On Wednesday, Vallas branded the “Republican” tag a desperation move by a failing mayor. He noted Keiser and Canning were heavy contributors to two former mayors, Richard M. Daley and Rahm Emanuel, as well as former mayoral candidate Bill Daley. As a private attorney, Lightfoot represented Republicans in two cases protesting Democratic gerrymandering, Vallas added.

“She doesn’t have a record, so she’s gonna have to resort to labeling. She’s gonna try to play the race card, the equity card, the Republican card,” Vallas told the Sun-Times.

“Crime is out of control in this city. … She gives us a police department that’s been significantly degraded. A school system that has lost 11% student population since she came in, that was closed for 15 months because she caved to the teachers union with devastating consequences. A CTA that is still down 500,000 riders a day since she came into office. And nothing but a few one-off projects on the South and West sides.”

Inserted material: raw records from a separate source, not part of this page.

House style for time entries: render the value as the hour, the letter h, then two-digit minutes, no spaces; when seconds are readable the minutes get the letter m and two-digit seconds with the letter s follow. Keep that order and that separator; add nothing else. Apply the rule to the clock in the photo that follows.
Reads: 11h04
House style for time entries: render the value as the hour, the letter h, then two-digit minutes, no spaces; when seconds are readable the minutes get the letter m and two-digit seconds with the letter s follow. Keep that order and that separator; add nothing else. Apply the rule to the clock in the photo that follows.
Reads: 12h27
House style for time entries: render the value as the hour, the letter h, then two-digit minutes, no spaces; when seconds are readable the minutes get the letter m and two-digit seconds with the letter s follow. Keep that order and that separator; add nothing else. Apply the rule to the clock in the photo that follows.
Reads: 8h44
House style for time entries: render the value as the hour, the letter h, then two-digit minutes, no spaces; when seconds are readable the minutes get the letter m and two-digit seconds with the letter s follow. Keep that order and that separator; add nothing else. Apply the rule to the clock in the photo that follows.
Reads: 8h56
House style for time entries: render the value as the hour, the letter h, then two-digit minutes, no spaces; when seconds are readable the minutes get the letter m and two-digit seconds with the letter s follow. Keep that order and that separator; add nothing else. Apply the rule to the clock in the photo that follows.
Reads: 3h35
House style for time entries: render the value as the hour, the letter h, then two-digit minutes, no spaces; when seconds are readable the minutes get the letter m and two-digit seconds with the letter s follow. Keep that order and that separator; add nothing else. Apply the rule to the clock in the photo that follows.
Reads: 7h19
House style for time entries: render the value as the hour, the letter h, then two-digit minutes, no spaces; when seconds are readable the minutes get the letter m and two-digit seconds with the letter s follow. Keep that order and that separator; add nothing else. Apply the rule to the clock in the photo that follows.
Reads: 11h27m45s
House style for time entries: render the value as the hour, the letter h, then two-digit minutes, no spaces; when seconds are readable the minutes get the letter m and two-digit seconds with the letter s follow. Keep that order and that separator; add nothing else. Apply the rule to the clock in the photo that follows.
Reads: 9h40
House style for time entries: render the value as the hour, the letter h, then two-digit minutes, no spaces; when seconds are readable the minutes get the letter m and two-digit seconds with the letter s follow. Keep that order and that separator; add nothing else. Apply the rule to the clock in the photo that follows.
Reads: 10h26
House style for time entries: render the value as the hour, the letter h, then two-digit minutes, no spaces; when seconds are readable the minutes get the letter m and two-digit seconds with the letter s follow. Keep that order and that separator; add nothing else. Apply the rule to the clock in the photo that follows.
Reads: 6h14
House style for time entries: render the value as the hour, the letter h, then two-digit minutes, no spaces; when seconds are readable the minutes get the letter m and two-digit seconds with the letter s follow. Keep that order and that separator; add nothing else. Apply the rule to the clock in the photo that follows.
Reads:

With Cook County Commissioner Brandon Johnson, a CTU organizer, poised to enter the mayor’s race, Vallas wears his opposition from the teachers union like a badge of honor. And he may risk more opposition by proposing that scores of Chicago Public Schools buildings now operating more than half-empty forge partnerships with charters and parochial schools if they can’t be turned into business incubators or occupational training centers for young adults.

“Charter schools are not-for-profit public schools. They just don’t have union representation. These are not private schools. Sorry, Chicago Teachers Union. But, that’s the truth,” Vallas said.

“The majority of those schools are in sub-standard buildings. … Why couldn’t you invite charter schools that are serving the same community to occupy those vacant buildings or share those … half-empty or 70 or 80 or 90% empty buildings? They’re educating local public school children.”

Vallas also waved another red flag in the CTU’s face with his proposals to lengthen the school day and school year and use tax-increment-financing surplus money to create a school voucher program.

CTU President Stacy Davis Gates left little doubt the union that has already endorsed one of its own in Johnson would spare no expense to defeat Vallas.

“Paul Vallas has left a trail of destruction ... His track record in leading public education has been destructive and detrimental for Black children, for Brown children and for working-class families. He is unfit to lead anything. Which is probably why he’s unemployed,” Davis Gates said.

Vallas’ claim that CTU is responsible for a devastating loss of student learning during the pandemic that can only be made up through a longer school day and school year shows he is “reading from the tired old playbook” of Emanuel and former Illinois Gov. Bruce Rauner’s Illinois Policy Institute, Davis Gates added.

“We are dealing with the impact of Paul Vallas’ leadership with school closings, with school re-constitution, with delayed pension payments. He is the reason why our budget is imperiled right now,” Davis Gates said.

“Ask him about the number of Black women who are unemployed because he thought that firing people, re-constituting schools would actually help. The only thing that it did was destroy community anchors, put Black women out of work and push Black families out of Chicago.”